Critique : Crossfaith – Apocalyze (CD)

(Par Philippe Crête)

On peut difficilement nommer un groupe de musique qui réussit à mixer l’électro et le métal ensemble. Le groupe Crossfaith tendait, lors de sa création, à s’approprier le titre d’un premier band électrocore assumé. Après deux albums intéressant et pleins de promesses, Crossfaith a pu s’établir en tant que vedette montante. Avec l’album éponyme Zion, que je conseille à tous, le quintet japonais avait déjà fait un premier pas vers ce triomphe. J’ai pu agréablement mettre la main dessus la version importée nippone qui est sortie au début du mois. Le plus récent album Apocalyze, qui est lancé le 20 août au Japon, leur permet-il de revendiquer cette identité musicale qui leur était pressentie?

Beaucoup plus intense que certains groupes utilisant des mécanismes synthétiques comme Linkin Park par exemple, Crossfaith innove avec des riffs percutants mélangés à des effets sonores électroniques incisifs. Apocalyze propose volontairement un ensemble de morceaux beaucoup plus limpides, mais aussi beaucoup plus fournis. On est loin de certains morceaux plus expérimentaux des albums précédents. Toutefois, ne pensez pas que son côté hardcore et rapide est délaissé. Des chansons comme Hounds Of The Apocalypse ainsi que Countdown To Hell restent dans la même structure saisissante du metalcore. Des morceaux plus lascifs tel qu’Eclipse, beaucoup plus séduisant qu’à l’habitude, se la jouent beaucoup plus simples. Arborant même quelque influence dubstep, Crossfaith se démarque par cet heureux mélange de technique et de force.

Le chant de Kenta Koie reste encore aussi puissant et dévastateur. Il se permet pour un peu plus de variété un chant plus clair qui n’est pas mal du tout. La dernière chanson de l’album, Only The Wise Can Control Our Eyes, en témoigne avec un refrain plus pur et la batterie se veut un peu moins tranchante qu’à l’habitude mais se prête mieux aux penchants plus sereins de certains morceaux de l’album. Les riffs torrentiels à la guitare restent un atout important et épouse le style artistique déflagrateur qui commence peu à peu à s’implanter comme image iconique de ce qu’est l’électrometal.

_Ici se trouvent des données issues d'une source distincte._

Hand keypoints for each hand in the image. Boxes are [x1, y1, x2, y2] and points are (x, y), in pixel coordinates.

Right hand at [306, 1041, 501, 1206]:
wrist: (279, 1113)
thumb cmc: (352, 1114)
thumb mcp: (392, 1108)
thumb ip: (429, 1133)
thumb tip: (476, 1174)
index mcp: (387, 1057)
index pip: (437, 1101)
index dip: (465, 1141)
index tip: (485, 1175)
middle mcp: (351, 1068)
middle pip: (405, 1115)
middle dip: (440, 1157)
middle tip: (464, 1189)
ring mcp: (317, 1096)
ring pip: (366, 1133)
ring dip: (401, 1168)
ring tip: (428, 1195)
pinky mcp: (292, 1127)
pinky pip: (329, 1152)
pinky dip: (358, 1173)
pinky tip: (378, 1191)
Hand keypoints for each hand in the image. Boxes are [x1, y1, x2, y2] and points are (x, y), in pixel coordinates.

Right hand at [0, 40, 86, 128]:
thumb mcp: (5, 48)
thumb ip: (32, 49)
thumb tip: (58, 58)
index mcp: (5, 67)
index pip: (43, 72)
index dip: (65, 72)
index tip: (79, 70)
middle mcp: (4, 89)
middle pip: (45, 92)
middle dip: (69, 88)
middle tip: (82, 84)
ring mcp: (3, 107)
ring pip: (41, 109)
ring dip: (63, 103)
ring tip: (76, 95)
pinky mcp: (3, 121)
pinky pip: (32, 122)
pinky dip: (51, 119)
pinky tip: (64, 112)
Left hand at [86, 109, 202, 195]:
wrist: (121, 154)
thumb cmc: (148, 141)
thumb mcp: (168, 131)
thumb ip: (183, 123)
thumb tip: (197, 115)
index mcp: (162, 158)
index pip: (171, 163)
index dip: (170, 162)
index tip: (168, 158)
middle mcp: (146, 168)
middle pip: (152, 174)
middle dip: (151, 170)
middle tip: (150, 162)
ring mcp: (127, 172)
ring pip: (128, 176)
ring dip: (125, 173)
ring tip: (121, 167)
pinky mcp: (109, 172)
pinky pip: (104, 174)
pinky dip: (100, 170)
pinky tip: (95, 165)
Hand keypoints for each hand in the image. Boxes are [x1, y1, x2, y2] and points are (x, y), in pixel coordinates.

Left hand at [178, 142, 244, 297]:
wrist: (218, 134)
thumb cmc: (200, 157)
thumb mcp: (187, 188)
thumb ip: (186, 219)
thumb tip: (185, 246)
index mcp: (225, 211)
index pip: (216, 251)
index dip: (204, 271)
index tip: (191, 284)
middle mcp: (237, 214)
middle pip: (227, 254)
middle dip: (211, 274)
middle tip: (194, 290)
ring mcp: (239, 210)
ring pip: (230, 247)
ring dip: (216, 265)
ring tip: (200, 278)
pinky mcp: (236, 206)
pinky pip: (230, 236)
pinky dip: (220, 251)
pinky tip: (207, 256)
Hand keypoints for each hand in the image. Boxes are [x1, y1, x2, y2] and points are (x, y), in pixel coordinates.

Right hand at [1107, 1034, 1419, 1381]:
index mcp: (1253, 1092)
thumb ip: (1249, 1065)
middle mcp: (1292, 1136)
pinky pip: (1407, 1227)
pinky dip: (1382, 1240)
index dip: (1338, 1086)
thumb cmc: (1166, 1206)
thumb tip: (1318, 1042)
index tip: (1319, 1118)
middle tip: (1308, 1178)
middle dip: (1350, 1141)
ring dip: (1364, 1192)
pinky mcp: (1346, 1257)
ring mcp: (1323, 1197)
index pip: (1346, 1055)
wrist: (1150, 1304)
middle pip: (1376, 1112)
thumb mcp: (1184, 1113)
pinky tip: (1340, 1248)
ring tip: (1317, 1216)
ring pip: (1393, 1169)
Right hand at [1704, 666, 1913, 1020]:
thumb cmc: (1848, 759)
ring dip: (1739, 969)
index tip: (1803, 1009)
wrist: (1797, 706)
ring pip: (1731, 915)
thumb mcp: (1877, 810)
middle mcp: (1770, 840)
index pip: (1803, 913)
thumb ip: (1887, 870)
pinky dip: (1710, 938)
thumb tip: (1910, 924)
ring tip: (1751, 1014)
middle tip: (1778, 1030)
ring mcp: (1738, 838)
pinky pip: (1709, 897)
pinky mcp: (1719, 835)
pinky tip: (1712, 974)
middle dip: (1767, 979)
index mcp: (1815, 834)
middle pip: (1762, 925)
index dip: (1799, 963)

Proposant une playlist un peu plus variée que ces prédécesseurs, Apocalyze reste plus rafraîchissant en proposant justement des morceaux plus distincts et particuliers. Auparavant plus uniforme, cet album se permet un peu plus de liberté et le groupe nous offre quelque chose qui se tient mieux ensemble. Chaque morceau introduit une essence intéressante et, ce, dès l’entrée de jeu. We Are The Future est l’une des chansons à laquelle on accroche facilement dès les premières secondes d’écoute. Le groupe abandonne un peu plus ses propriétés plus heavy pour un style qui s’adresse peut-être à un public un peu plus vaste. On ne peut alors plus passer à côté de Crossfaith pour des références électrométal et on pourrait facilement le consacrer à l’une des figures montantes qui permet l’ascension de ce type de musique distinct qu’est l’électrocore.

En résumé, Apocalyze permet au groupe d’achever sa quête identitaire et de s’arrêter comme roi d’une netteté symbiotique entre la liberté synthétique et la puissance du metalcore. Déjà hâte au prochain album pour voir où le groupe amènera ce nouveau style en pleine progression.